How the sprint works
A COSDS cycle is built around small, full-stack teams, each devoted to a single project. Two project managers oversee development and shipping and lead a team of four front-end and back-end developers who write and instantiate the code. A project steward documents the build and develops the long-term infrastructure — the continuous-integration and continuous-deployment automations that let the project keep moving after the cycle ends. Stewards commit for longer than the rest of the team and stay on through a structured handover, so that knowledge and tooling carry forward rather than evaporating in May. Across the whole sprint, a shared development support staff troubleshoots problems wherever they surface — Slack, Jira, Confluence, GitHub, Google Workspace, and the other platforms the teams rely on.
The roles are open to students, professionals, and community members at different stages. Developers can be pursuing a bachelor's degree or already hold one; project managers and stewards bring graduate-level training or a demonstrated record of shipping real software. Contributors commit a set number of hours each week for the duration of the cycle, and the work happens entirely online, which is what lets a single project draw on talent from anywhere.
What participants get
NTARI equips every volunteer to do serious work. Each receives an @ntari.org email address, enterprise access to Google Gemini and NotebookLM, access to Claude, a dedicated Slack channel, and accounts on Jira and Confluence, along with access to NTARI's shared GitHub organization. Onboarding runs through a volunteer orientation course; those who complete it select their project on a first-come, first-served basis. Every contributor receives an acceptance letter, time-tracking workflows built into Slack and Jira, and a completion letter detailing their role and contributions. And because the software is open, every contributor is credited by name in the official documentation of the finished product — a durable, public record of the work.
What gets built
The point of COSDS is not one application but a growing library of community tools, and the range of any given cycle reflects that. Recent projects include a community agriculture marketplace connecting farmers, gardeners, processors, and consumers to strengthen regional food systems; a distributed community computing platform that lets neighborhoods generate local economic value from shared compute rather than leaning on distant data centers; and a reputation-and-trust framework, inspired by MIT system-safety scholar Nancy Leveson, that evaluates the safety and reliability of interactions instead of reducing them to five stars.

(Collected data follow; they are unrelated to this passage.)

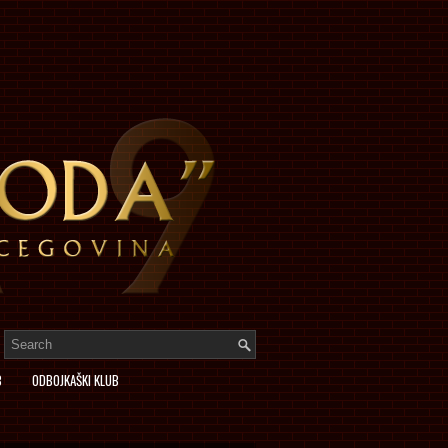
B
ODBOJKAŠKI KLUB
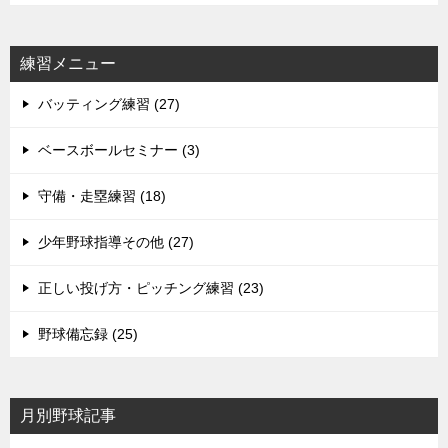
練習メニュー
バッティング練習 (27)
ベースボールセミナー (3)
守備・走塁練習 (18)
少年野球指導その他 (27)
正しい投げ方・ピッチング練習 (23)
野球備忘録 (25)
月別野球記事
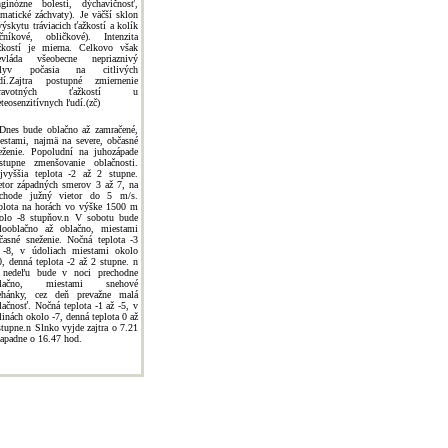
nginózne bolesti, dýchavičnosť,
tmatické záchvaty). Je väčší sklon
výskytu tráviacich ťažkostí a kolík
lčníkové, obličkové). Intenzita
žkostí je mierna. Celkovo však
evláda všeobecne nepriaznivý
plyv počasia na citlivých
dí.Zajtra postupné zmiernenie
dravotných ťažkostí u
teosenzitívnych ľudí.(zč)
Dnes bude oblačno až zamračené,
estami, najmä na severe, občasné
eženie. Popoludní na juhozápade
stupne zmenšovanie oblačnosti.
jvyššia teplota -2 až 2 stupne.
etor západných smerov 3 až 7, na
chode južný vietor do 5 m/s.
plota na horách vo výške 1500 m
olo -8 stupňov.n V sobotu bude
looblačno až oblačno, miestami
časné sneženie. Nočná teplota -3
 -8, v údoliach miestami okolo
0, denná teplota -2 až 2 stupne. n
nedeľu bude v noci prechodne
blačno, miestami snehové
ehánky, cez deň prevažne malá
lačnosť. Nočná teplota -1 až -5, v
linách okolo -7, denná teplota 0 až
stupne.n Slnko vyjde zajtra o 7.21
zapadne o 16.47 hod.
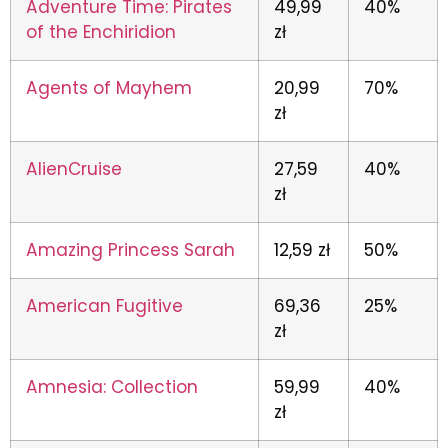
Adventure Time: Pirates
49,99
40%
of the Enchiridion
zł
Agents of Mayhem
20,99
70%
zł
AlienCruise
27,59
40%
zł
Amazing Princess Sarah
12,59 zł
50%
American Fugitive
69,36
25%
zł
Amnesia: Collection
59,99
40%
zł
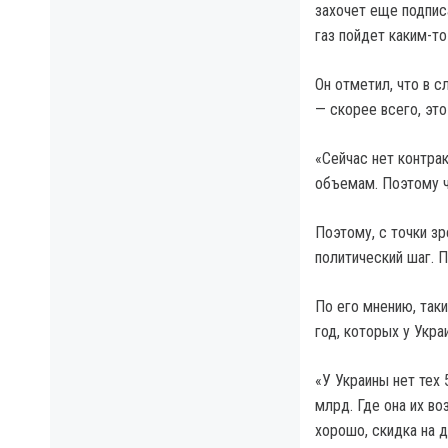
захочет еще подпис
газ пойдет каким-т
Он отметил, что в с
— скорее всего, это
«Сейчас нет контра
объемам. Поэтому че
Поэтому, с точки зр
политический шаг. П
По его мнению, так
год, которых у Укра
«У Украины нет тех
млрд. Где она их во
хорошо, скидка на д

That trust framework in turn underpins a childcare network that helps families find caregivers on the basis of real experience and reliability. Other projects reach toward emergency communication and coordination, a collaboration platform that gives communities control over their own data, a tool that helps social workers connect people leaving homelessness or incarceration with shelter and support, a proximity-based outdoor recreation game, and an outreach engine that promotes these very platforms to the communities that could use them. Each cycle's slate changes, but the through-line holds: practical software for the work of living together, owned by the people who depend on it.
Why it matters
The deeper goal of COSDS is to train people — university students, working professionals, and communities themselves — in how to build and maintain open-source software, and in doing so to improve the socioeconomic resources available on the internet. Proprietary platforms extract rent precisely because the communities using them never learn to build or hold their own tools. The sprint inverts that. It treats software not as a product to be purchased again and again, but as infrastructure a community can own outright, study openly, and pass on intact. Each year it sends a new cohort of builders out into the world having done exactly that, and leaves behind a little more of the commons than it found.